PROVIDED INFORMATION:
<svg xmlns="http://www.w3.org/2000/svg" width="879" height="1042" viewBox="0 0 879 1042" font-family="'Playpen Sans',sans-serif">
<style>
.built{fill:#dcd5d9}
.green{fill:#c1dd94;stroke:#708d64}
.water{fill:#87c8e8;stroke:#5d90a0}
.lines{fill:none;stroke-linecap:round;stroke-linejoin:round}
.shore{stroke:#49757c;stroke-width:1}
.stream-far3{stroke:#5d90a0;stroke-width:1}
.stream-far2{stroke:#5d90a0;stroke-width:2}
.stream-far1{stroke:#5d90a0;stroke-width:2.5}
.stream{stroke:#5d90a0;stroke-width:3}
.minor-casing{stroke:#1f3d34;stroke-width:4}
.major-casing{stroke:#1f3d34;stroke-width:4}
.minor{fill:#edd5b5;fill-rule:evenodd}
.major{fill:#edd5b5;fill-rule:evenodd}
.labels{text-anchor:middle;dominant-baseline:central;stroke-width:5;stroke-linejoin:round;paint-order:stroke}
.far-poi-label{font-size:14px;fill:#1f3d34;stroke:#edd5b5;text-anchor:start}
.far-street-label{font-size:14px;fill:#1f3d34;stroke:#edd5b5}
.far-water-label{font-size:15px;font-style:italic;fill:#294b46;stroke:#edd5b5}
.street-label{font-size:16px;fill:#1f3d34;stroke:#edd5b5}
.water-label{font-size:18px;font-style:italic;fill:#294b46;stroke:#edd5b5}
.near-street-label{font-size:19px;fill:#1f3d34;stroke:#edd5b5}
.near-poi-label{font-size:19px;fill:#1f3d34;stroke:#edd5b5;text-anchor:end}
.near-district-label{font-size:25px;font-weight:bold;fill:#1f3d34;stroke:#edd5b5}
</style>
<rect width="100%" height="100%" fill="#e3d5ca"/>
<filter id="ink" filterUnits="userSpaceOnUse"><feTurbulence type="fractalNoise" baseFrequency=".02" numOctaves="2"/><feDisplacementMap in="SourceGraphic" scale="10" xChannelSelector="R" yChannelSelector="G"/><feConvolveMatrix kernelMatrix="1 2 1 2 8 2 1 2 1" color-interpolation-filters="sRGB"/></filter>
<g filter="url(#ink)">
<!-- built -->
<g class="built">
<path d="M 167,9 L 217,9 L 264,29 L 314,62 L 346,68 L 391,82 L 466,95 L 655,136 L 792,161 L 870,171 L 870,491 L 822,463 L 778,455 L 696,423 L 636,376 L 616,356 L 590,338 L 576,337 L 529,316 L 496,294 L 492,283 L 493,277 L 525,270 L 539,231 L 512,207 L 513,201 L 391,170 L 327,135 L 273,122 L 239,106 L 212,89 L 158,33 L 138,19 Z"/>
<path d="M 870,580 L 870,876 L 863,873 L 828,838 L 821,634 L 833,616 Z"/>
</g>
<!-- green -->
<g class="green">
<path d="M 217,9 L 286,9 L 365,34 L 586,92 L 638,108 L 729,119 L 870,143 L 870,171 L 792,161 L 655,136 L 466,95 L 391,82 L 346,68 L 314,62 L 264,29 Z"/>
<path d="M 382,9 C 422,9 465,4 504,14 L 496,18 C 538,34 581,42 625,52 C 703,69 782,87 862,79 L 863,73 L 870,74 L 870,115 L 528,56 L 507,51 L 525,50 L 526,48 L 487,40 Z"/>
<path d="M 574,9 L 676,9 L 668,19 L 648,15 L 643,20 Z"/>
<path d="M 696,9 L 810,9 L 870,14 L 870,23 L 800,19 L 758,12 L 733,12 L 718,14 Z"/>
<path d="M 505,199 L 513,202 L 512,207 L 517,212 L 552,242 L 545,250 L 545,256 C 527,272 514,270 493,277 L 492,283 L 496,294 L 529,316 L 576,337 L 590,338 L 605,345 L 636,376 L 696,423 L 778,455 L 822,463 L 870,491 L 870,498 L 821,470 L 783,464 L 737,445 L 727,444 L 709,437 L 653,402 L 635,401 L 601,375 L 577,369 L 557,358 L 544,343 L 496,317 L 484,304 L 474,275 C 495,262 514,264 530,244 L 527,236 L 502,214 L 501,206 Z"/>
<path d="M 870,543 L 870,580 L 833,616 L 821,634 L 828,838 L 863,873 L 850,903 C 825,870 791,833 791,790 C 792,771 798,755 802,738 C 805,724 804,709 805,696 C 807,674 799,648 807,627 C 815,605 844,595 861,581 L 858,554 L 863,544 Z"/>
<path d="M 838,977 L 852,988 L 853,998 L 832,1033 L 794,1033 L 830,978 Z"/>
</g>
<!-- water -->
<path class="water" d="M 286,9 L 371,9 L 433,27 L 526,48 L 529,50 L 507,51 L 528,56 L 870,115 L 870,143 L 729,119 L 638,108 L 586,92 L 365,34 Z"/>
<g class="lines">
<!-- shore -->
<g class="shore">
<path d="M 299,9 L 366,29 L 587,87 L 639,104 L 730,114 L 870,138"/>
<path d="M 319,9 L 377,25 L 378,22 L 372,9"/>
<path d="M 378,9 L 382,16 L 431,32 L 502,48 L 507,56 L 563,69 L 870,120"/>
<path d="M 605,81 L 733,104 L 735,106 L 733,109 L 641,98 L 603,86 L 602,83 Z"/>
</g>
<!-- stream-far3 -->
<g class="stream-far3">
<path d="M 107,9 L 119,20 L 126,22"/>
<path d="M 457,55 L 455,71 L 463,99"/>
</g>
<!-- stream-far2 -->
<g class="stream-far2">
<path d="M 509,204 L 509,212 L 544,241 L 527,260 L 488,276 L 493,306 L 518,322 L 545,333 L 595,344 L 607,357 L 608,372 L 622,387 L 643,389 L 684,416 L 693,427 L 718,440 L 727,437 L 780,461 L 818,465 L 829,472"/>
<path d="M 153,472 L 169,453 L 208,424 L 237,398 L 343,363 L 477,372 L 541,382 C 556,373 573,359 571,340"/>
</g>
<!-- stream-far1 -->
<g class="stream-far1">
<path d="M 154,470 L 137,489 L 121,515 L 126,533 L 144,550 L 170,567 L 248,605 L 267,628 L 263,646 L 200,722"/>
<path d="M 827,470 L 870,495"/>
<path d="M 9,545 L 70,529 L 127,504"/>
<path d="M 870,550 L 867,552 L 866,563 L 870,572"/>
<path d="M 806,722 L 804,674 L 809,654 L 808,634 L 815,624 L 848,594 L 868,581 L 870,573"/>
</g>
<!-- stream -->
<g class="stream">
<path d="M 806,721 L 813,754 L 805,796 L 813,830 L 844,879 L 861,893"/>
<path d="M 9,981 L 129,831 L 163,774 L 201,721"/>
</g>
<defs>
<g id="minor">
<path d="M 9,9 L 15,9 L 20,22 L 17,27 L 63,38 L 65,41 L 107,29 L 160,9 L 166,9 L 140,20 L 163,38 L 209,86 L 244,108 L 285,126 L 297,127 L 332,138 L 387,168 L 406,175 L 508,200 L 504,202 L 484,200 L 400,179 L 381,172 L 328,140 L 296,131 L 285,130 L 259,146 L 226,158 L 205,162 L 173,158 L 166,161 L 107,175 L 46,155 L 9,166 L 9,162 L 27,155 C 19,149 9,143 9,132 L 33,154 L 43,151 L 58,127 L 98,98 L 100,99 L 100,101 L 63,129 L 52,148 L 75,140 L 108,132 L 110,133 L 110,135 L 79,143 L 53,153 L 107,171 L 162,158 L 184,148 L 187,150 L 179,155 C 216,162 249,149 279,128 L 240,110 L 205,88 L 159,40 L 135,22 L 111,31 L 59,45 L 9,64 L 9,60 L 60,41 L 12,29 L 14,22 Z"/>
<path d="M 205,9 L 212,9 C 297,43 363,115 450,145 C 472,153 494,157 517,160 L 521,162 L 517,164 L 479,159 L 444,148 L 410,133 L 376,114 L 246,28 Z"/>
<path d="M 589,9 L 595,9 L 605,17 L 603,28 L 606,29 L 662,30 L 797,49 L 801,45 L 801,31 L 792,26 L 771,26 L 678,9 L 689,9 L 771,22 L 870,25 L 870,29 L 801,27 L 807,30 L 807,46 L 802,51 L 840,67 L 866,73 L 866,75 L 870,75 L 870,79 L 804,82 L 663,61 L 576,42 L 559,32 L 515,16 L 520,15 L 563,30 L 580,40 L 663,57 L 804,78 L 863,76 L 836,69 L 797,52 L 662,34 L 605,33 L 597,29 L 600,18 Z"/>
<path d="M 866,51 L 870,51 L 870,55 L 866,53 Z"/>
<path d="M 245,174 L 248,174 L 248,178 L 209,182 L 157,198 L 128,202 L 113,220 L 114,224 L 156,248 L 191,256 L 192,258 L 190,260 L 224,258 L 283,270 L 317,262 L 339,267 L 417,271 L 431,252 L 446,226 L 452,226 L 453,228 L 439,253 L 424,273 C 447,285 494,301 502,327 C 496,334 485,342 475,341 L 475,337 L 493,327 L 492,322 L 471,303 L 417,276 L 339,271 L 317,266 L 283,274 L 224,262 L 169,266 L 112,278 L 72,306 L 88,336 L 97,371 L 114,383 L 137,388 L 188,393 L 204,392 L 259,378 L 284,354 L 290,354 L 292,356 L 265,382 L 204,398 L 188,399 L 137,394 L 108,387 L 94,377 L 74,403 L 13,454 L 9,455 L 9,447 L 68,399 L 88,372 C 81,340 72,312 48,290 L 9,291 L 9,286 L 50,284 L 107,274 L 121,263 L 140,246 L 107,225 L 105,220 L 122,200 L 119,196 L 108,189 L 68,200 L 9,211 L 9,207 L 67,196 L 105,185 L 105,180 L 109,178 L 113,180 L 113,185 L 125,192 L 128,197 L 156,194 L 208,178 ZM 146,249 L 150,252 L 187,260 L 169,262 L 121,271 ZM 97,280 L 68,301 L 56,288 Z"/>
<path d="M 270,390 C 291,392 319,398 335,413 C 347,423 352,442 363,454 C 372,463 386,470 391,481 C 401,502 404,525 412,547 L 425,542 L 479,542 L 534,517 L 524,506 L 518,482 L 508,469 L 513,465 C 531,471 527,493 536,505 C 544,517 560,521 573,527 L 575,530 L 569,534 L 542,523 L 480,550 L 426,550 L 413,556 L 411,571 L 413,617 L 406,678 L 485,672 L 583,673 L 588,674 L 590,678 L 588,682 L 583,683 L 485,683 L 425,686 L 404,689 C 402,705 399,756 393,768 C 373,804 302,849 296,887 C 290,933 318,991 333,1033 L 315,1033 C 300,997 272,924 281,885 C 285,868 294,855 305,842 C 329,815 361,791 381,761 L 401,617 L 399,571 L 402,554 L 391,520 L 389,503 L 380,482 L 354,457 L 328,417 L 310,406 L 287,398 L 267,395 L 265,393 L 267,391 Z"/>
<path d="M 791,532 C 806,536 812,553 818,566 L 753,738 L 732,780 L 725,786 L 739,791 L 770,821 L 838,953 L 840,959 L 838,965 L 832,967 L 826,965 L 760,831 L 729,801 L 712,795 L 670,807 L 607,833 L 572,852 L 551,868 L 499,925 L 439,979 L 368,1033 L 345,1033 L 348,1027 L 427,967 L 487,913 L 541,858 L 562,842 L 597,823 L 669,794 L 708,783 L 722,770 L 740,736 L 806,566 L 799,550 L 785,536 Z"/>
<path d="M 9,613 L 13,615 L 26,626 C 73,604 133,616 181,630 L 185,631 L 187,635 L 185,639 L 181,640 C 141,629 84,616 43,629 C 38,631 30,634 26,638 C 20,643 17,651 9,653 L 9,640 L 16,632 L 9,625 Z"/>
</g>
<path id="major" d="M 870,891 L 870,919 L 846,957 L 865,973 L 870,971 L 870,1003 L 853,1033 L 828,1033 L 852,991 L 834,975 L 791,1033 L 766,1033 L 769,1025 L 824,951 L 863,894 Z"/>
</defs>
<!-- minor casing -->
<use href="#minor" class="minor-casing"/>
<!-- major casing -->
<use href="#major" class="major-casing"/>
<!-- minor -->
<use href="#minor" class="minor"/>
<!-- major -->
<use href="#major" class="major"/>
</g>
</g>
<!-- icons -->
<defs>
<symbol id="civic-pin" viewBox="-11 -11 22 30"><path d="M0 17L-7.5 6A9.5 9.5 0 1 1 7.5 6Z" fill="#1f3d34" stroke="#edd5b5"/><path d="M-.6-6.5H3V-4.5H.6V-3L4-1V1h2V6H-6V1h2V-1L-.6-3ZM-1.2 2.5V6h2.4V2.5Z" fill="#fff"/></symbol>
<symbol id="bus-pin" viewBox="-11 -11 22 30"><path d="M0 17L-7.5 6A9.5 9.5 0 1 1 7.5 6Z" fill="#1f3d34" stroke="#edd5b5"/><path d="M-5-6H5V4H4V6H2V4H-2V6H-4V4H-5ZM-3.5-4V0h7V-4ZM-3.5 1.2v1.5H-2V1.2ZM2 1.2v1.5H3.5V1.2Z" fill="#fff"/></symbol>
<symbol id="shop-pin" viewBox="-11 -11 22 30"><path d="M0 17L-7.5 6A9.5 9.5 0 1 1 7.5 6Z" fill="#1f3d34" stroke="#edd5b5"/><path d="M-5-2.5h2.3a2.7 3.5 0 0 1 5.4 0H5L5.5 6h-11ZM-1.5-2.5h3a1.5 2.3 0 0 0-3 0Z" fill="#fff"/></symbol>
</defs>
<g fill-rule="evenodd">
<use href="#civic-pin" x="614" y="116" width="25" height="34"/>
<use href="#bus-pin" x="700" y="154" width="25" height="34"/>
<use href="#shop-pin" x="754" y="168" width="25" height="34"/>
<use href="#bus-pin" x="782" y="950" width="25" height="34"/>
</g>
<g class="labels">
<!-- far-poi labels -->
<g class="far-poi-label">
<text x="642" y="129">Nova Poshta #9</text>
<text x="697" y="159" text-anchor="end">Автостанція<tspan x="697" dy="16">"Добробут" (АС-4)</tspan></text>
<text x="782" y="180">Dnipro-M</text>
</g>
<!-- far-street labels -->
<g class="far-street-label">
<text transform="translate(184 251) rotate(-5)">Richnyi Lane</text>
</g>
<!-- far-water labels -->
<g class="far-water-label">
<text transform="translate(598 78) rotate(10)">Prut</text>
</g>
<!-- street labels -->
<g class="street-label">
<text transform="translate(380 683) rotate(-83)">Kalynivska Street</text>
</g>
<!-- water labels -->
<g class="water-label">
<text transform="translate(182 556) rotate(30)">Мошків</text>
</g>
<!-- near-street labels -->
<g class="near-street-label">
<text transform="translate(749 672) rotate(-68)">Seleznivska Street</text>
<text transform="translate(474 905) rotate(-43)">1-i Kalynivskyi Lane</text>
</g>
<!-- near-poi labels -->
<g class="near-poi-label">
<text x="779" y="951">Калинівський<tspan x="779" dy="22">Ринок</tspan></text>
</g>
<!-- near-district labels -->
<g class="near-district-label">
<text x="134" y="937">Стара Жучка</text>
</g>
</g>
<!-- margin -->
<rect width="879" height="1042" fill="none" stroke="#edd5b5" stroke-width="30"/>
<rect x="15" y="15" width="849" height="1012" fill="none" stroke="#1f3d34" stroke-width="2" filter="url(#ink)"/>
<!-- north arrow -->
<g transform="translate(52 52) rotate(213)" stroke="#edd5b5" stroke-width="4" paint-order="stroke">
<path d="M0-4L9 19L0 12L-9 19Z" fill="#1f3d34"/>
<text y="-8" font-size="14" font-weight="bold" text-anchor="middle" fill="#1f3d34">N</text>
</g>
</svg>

EXERCISE DESCRIPTION: Each line above that has "rule" adds one to the count; say the final count with no other text.

EXERCISE RESPONSE: 3